Segment Open
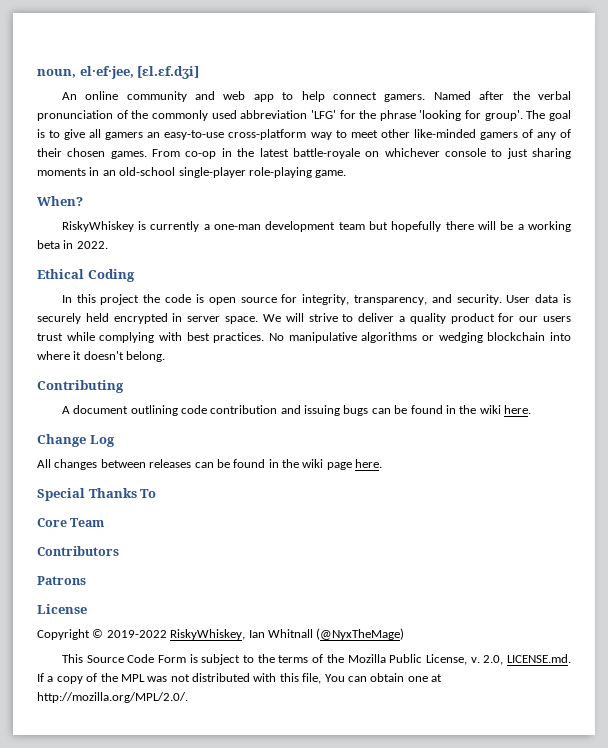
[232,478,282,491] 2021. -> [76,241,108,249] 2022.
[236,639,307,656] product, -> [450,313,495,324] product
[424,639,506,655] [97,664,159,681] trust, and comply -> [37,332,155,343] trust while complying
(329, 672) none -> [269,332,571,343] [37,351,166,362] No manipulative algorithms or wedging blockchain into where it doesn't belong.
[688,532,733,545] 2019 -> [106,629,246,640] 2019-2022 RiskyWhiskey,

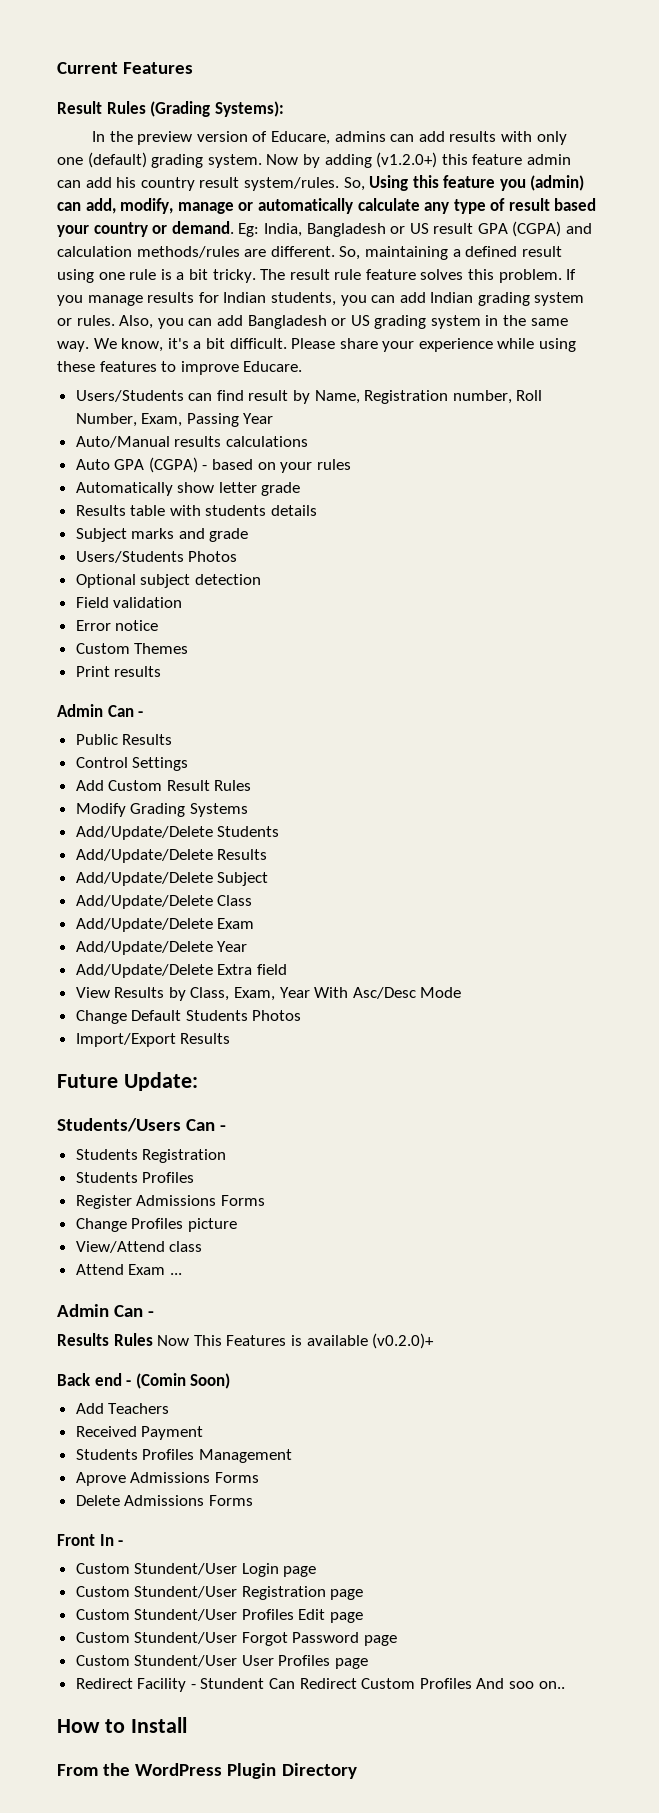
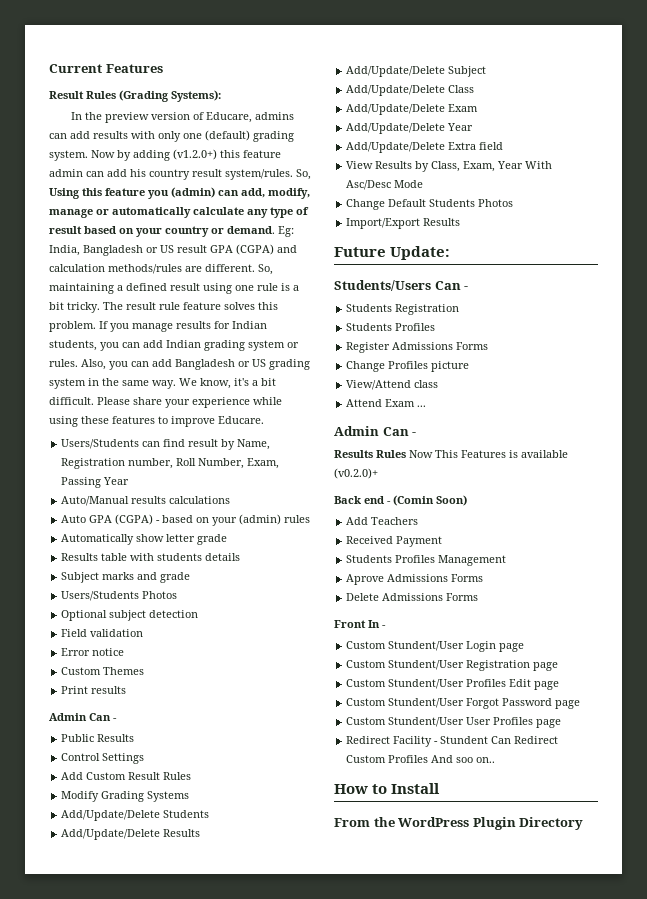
(597, 204) none -> [119,228,134,234] on
(313, 467) none -> [239,514,282,525] (admin)

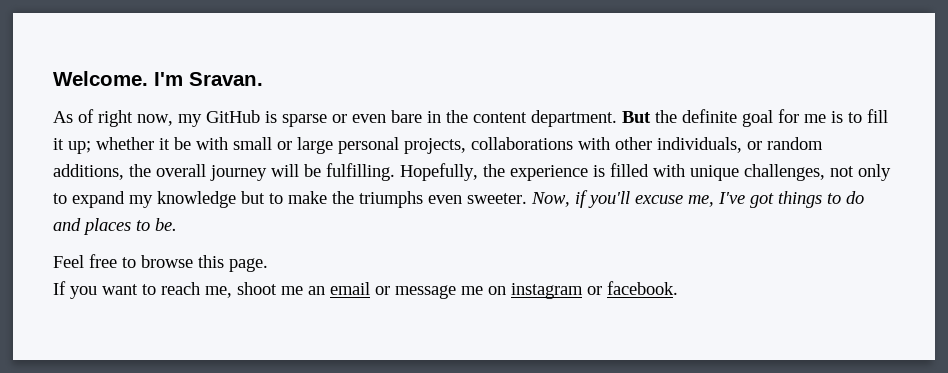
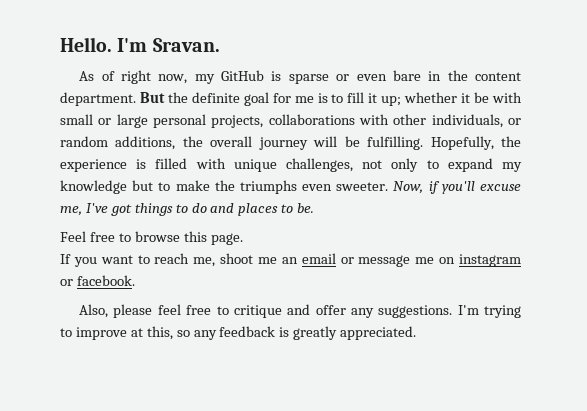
[53,71,148,86] Welcome. -> [60,37,112,52] Hello.
(678, 288) none -> [79,304,521,318] [60,326,417,340] // Also, please feel free to critique and offer any suggestions. I'm trying to improve at this, so any feedback is greatly appreciated.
Segment Closed
Working from the line with "[424,639,506,655] [97,664,159,681] trust, and" down through the last line of the records, give every line again exactly, but no pictures.

### Response area
[424,639,506,655] [97,664,159,681] trust, and comply -> [37,332,155,343] trust while complying
(329, 672) none -> [269,332,571,343] [37,351,166,362] No manipulative algorithms or wedging blockchain into where it doesn't belong.
[688,532,733,545] 2019 -> [106,629,246,640] 2019-2022 RiskyWhiskey,

(597, 204) none -> [119,228,134,234] on
(313, 467) none -> [239,514,282,525] (admin)

[53,71,148,86] Welcome. -> [60,37,112,52] Hello.
(678, 288) none -> [79,304,521,318] [60,326,417,340] // Also, please feel free to critique and offer any suggestions. I'm trying to improve at this, so any feedback is greatly appreciated.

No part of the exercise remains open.